So - why does US spurn Kurds?

I can point out a situation where non-extremist United States decided to wipe out, say, a potentially troublesome Vietnamese village.

Does that make United States extremist and thus dangerous to support?

If I were Vietnamese, I’d probably say so.

The point is, “they seem like nice enough guys” tells as jack about the future. By all accounts, South Sudanese are nice folks without any unappealing features. That wasn’t enough to make South Sudan work.

Kurds are already running, under pretty harrowing conditions, what basically amounts to a state of their own, and it seems pretty stable.

This is a curious way to see a state that was itself established explicitly as an ethnic homeland.

Yes.

No, it never did. Not unless you take it all the way back to ancient Corduene, located in the heart of the Kurdish region along what is now the Turkey-Iraq border. Corduene was independent in the 2nd century BC, and was apparently named for the Kurds.

What makes a people a “people” is a complex matter - often, it is a case of self-identification; sometimes, it is pushed on a ‘people’ by outsiders.

Israel is a good example of that - the various persons who self-identify as “Israelis” these days have very little in common with each other before self-identifying as “Israeli”, even among the majority Jews - not language or race, certainly (they range from lilly-white Polish Ashkenazim, though Arabic looking Mizrai, to Black Bene Israel from Ethiopia).

Essentially, ethno-nationalism is fully capable of creating its own definitions of ethnicity - for good or bad.
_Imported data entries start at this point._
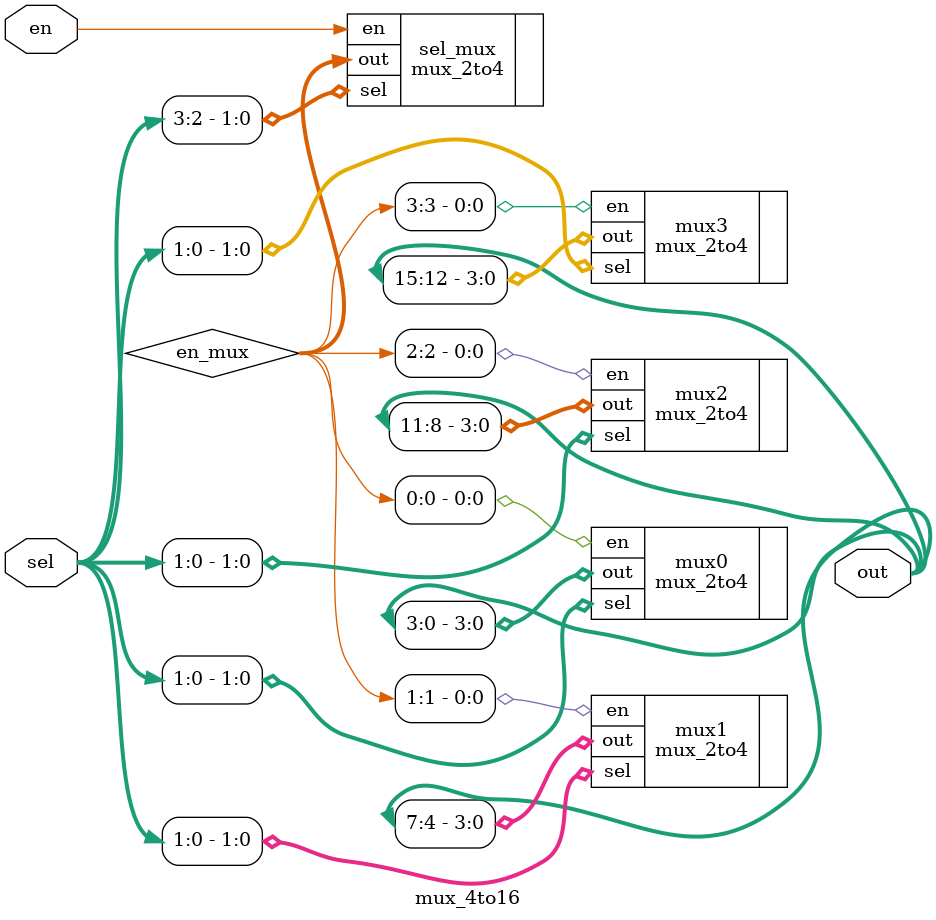
<source format=v>

module mux_4to16
    (
     input en,
     input [3:0] sel,
     output [15:0] out
    );
    
    // internal signals
    wire [3:0] en_mux;
    
    // instantiate modules
    mux_2to4 sel_mux( .en(      en          ),
                      .sel(     sel[3:2]    ),
                      .out(     en_mux      )
                    );
    
    mux_2to4 mux3   ( .en(      en_mux[3]   ),
                      .sel(     sel[1:0]    ),
                      .out(     out[15:12]  )
                    );
                    
    mux_2to4 mux2   ( .en(      en_mux[2]   ),
                      .sel(     sel[1:0]    ),
                      .out(     out[11:8]  )
                    );
                    
    mux_2to4 mux1   ( .en(      en_mux[1]   ),
                      .sel(     sel[1:0]    ),
                      .out(     out[7:4]  )
                    );
                    
    mux_2to4 mux0   ( .en(      en_mux[0]   ),
                      .sel(     sel[1:0]    ),
                      .out(     out[3:0]  )
                    );                    
    
endmodule       // mux_4to16
    
</source>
The problem in the modern West is that we have become convinced that none of that applies to us - that we have created states that are truly above all of that, states that anyone, regardless, can join by an act of will. However, the immigrants to Western countries often find that, for various reasons, this is not true - that “neutrality” is simply defined as ‘accepting the majority culture in its totality’. Canada and the US are better in this respect than Europe, but still - it’s a spectrum I think, not a binary state. It is slightly disingenous of us in the West to absolutewly reject states simply because they are based on some form of ethno-nationalism. Better to see how they behave towards ethnic minorities in actual practice.